▶ Excerpt
- - - -
Authoritarianism is solidly entrenched in the Middle East and North Africa. And, of course, the region is not alone in facing the ascendance of authoritarian rule. Not in Asia, where China is leading the region along the path of personalized autocracy. Not in South Asia, where Modi is embracing the playbook of populist autocrats like Orban, Erdogan, and Chavez. Not in Latin American, where countries like Mexico and El Salvador see the state embracing ever more coercive tactics in the hopes of taming pervasive gang warfare. These are bleak times for those invested in democratic transition.


The Political Situation of Iraq Today

By David Patel
Fellow, Middle East Initiative, Harvard Kennedy School; former Senior Fellow, Crown Center for Middle East Studies, Brandeis University

Twenty years after the US-led invasion, Iraq’s political system is often described as dysfunctional: shaped by sectarianism, riven by corruption, and subordinate to militias and foreign powers. Iraqi protesters call for the system’s toppling, and analysts routinely predict imminent collapse. But despite these ailments, Iraq’s post-2005 electoral political system has also been resilient, inclusive, and competitive. When the government of Afghanistan collapsed in the days leading up to the withdrawal of US forces from that country in August 2021, Iraqis were preparing for their country’s sixth parliamentary election, ten years after the initial withdrawal of US combat troops from Iraq. This article examines Iraq’s surprising political resiliency.
- - - -
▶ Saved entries
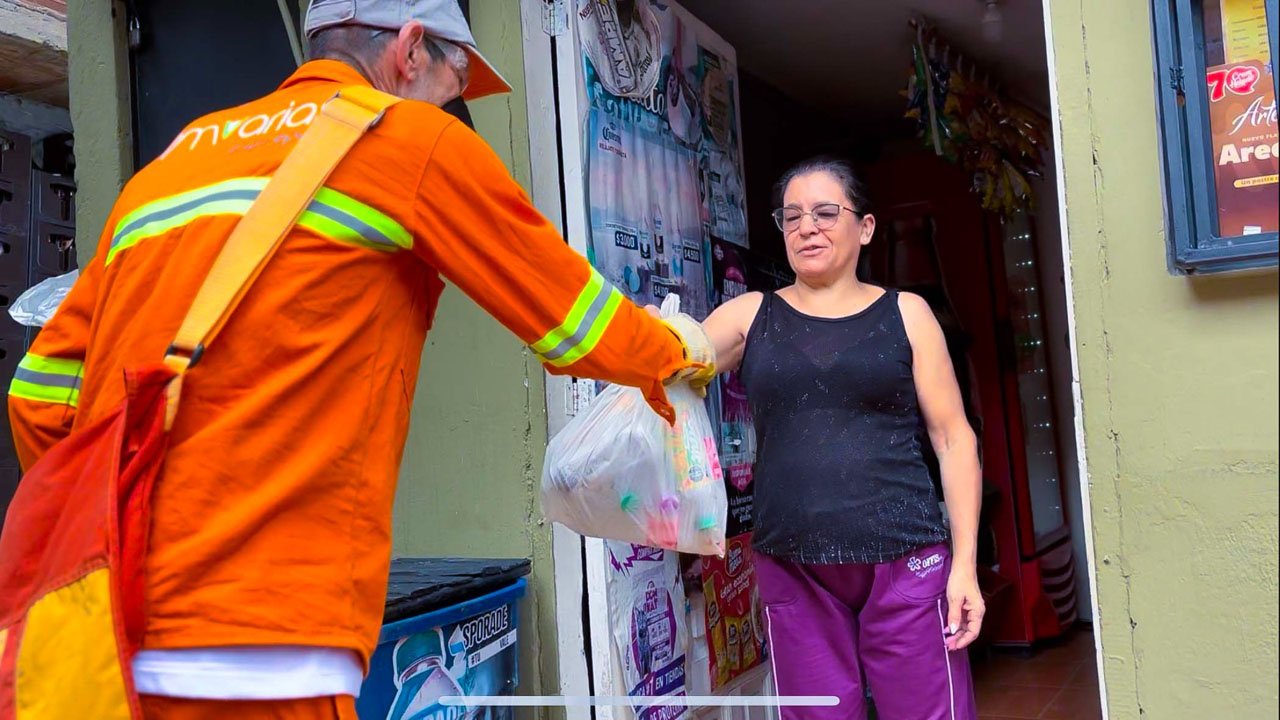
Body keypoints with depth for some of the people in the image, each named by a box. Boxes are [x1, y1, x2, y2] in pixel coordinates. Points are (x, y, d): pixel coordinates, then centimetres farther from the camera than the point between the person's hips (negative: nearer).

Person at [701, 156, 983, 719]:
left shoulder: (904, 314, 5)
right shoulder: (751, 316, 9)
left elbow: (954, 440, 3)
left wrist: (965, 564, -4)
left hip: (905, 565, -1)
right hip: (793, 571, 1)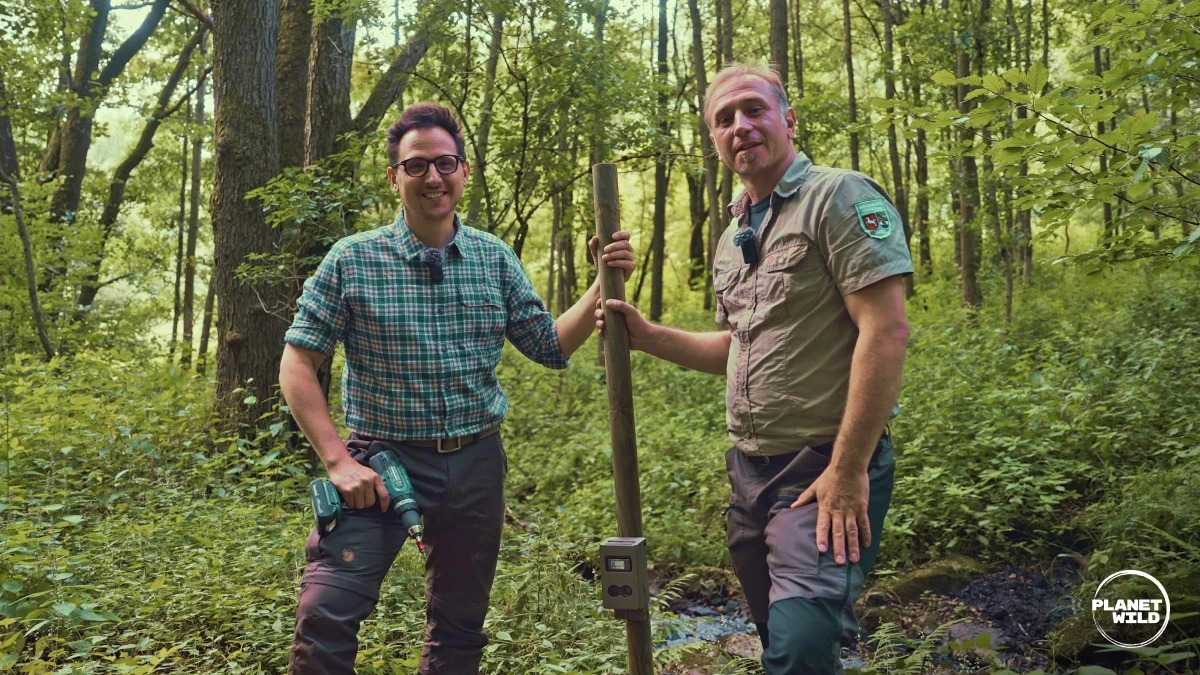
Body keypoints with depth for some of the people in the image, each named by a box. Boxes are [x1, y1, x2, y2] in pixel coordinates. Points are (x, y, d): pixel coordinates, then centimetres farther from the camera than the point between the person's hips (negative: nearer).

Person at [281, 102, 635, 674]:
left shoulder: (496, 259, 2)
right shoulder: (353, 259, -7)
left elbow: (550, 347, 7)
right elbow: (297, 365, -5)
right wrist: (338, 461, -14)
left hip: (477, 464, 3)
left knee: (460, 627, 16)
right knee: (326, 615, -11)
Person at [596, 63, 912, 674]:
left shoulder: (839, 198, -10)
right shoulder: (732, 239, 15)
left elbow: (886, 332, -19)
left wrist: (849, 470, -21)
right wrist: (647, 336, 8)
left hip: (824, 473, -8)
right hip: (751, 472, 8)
- - - -
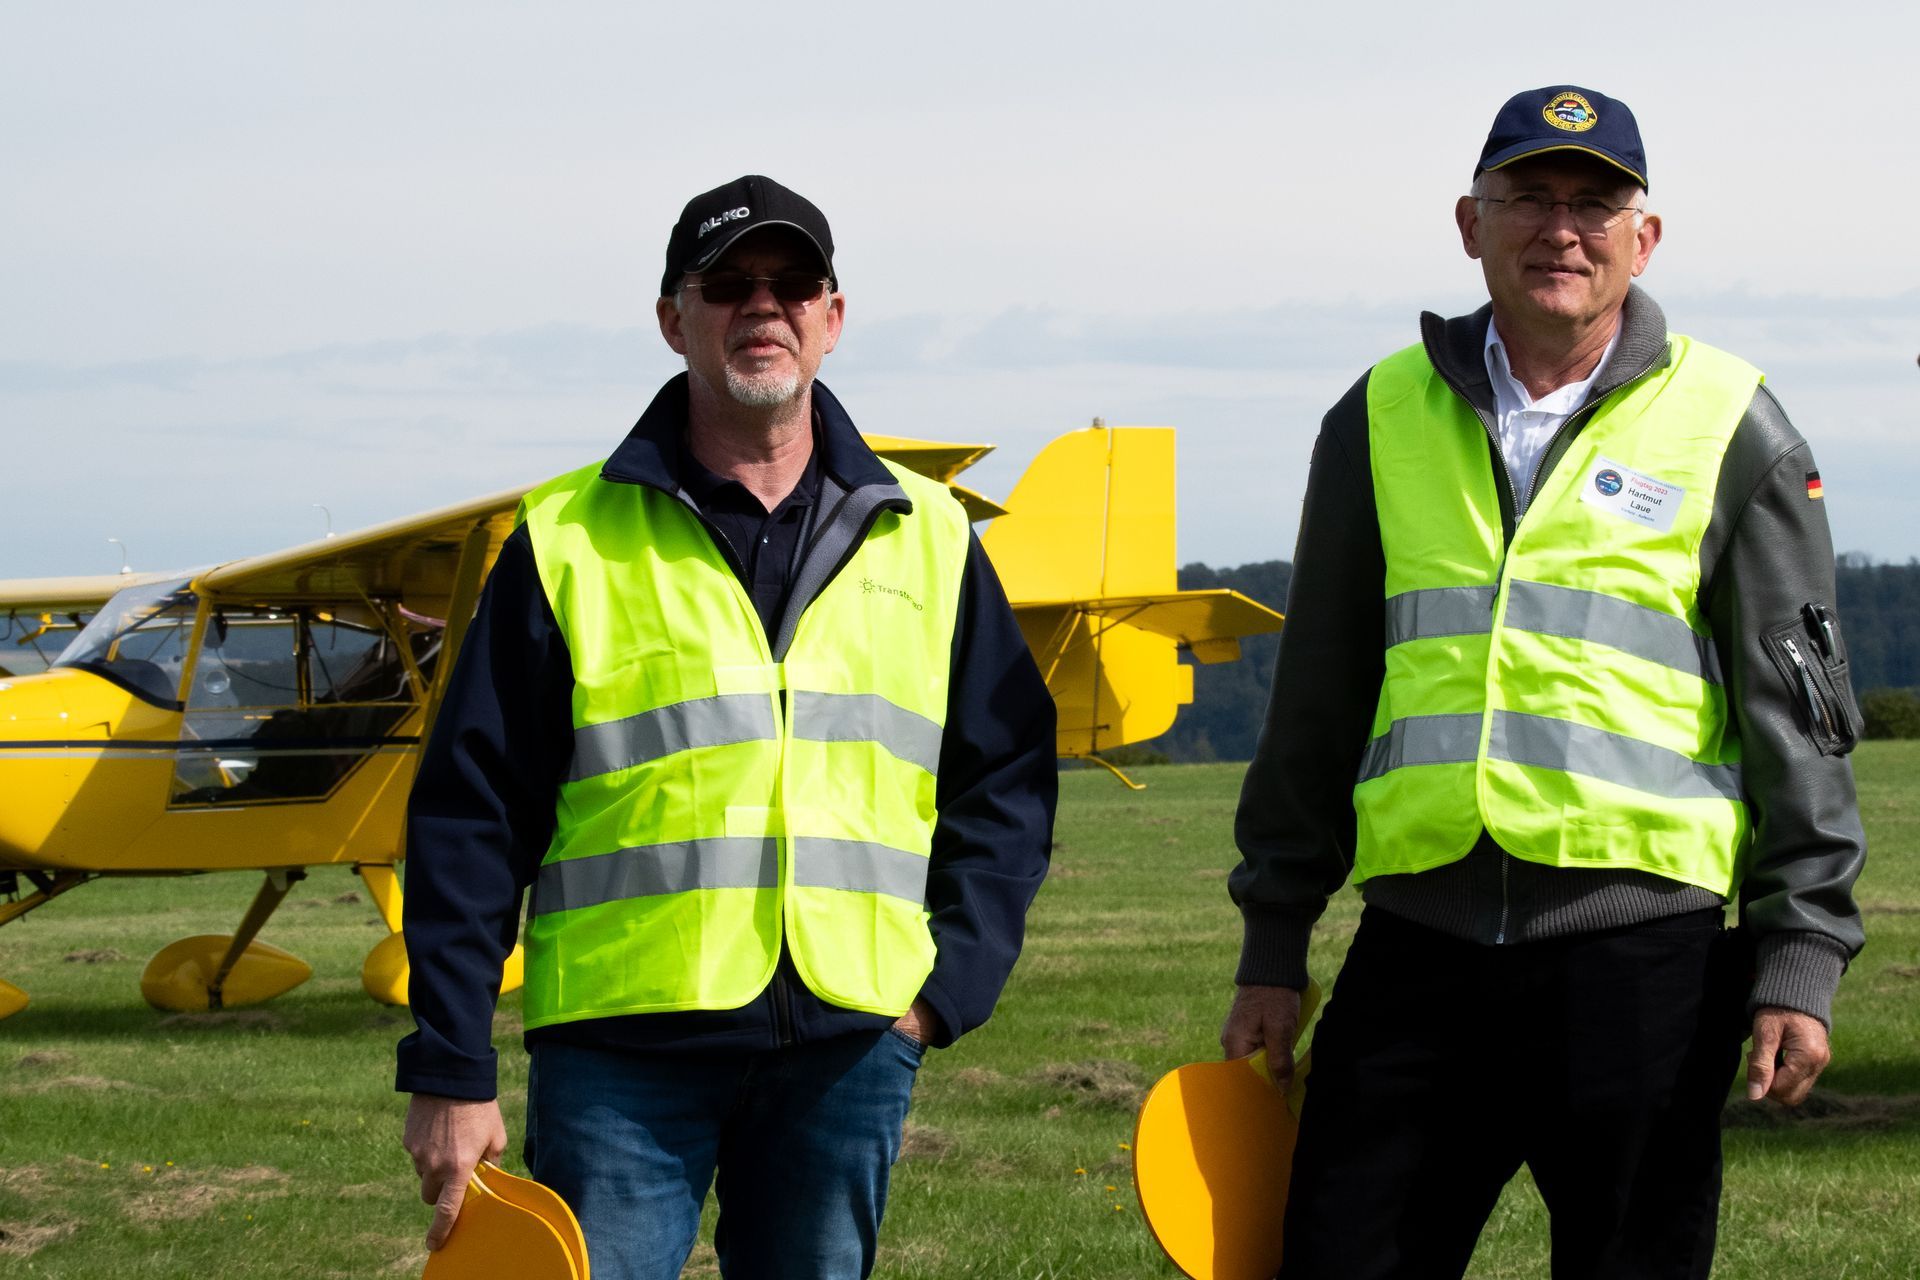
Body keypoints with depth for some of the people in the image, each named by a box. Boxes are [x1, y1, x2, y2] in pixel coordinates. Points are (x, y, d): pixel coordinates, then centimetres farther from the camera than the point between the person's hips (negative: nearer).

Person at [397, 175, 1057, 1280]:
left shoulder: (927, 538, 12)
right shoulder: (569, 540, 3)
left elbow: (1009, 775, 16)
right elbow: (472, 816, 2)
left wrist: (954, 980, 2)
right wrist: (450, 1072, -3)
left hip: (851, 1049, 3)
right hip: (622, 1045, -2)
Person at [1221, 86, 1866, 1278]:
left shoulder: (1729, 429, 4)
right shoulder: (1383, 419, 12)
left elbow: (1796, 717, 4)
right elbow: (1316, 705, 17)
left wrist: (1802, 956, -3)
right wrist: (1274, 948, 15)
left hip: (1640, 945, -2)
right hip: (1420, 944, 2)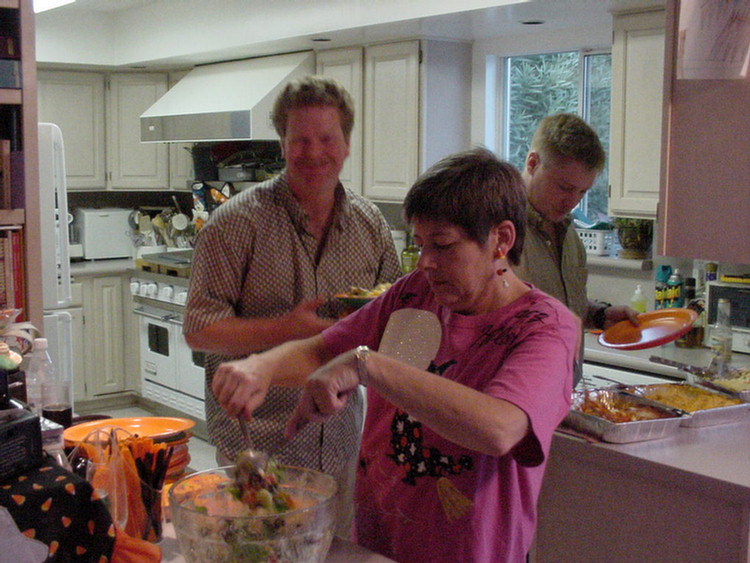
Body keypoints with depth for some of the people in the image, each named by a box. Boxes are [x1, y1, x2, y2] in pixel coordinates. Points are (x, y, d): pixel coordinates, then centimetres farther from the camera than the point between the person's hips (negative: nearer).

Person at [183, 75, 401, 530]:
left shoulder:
- - - -
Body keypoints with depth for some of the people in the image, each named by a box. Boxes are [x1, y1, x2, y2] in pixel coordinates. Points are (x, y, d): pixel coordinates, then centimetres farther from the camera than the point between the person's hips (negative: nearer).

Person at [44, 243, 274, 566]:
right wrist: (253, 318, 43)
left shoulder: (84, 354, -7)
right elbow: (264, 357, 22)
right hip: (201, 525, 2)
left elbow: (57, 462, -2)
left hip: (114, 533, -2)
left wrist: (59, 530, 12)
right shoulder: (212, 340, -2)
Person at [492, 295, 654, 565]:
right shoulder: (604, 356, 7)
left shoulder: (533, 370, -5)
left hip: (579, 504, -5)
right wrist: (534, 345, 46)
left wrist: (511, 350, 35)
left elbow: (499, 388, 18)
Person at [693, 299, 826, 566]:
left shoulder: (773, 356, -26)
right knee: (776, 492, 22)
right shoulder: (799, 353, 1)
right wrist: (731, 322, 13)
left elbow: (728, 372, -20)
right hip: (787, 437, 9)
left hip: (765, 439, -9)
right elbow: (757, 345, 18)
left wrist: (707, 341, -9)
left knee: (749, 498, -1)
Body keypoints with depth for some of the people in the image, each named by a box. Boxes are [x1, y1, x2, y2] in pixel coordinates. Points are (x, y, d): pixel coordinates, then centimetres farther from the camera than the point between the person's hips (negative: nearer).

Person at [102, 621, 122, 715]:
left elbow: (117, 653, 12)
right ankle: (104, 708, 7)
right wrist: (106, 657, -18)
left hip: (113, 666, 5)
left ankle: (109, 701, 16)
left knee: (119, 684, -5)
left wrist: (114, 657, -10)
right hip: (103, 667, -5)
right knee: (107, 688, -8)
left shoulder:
- - - -
▶ Work to complete
1 – Translate this sentence from the excerpt into Spanish: "These are bleak times for those invested in democratic transition."
2 – Reproduce the passage of the excerpt from "Twenty years after" up to and including "surprising political resiliency.".

▶ Solutions to the problems
1 – Estos son tiempos sombríos para quienes están comprometidos con la transición democrática.

2 –
Twenty years after the US-led invasion, Iraq’s political system is often described as dysfunctional: shaped by sectarianism, riven by corruption, and subordinate to militias and foreign powers. Iraqi protesters call for the system’s toppling, and analysts routinely predict imminent collapse. But despite these ailments, Iraq’s post-2005 electoral political system has also been resilient, inclusive, and competitive. When the government of Afghanistan collapsed in the days leading up to the withdrawal of US forces from that country in August 2021, Iraqis were preparing for their country’s sixth parliamentary election, ten years after the initial withdrawal of US combat troops from Iraq. This article examines Iraq’s surprising political resiliency.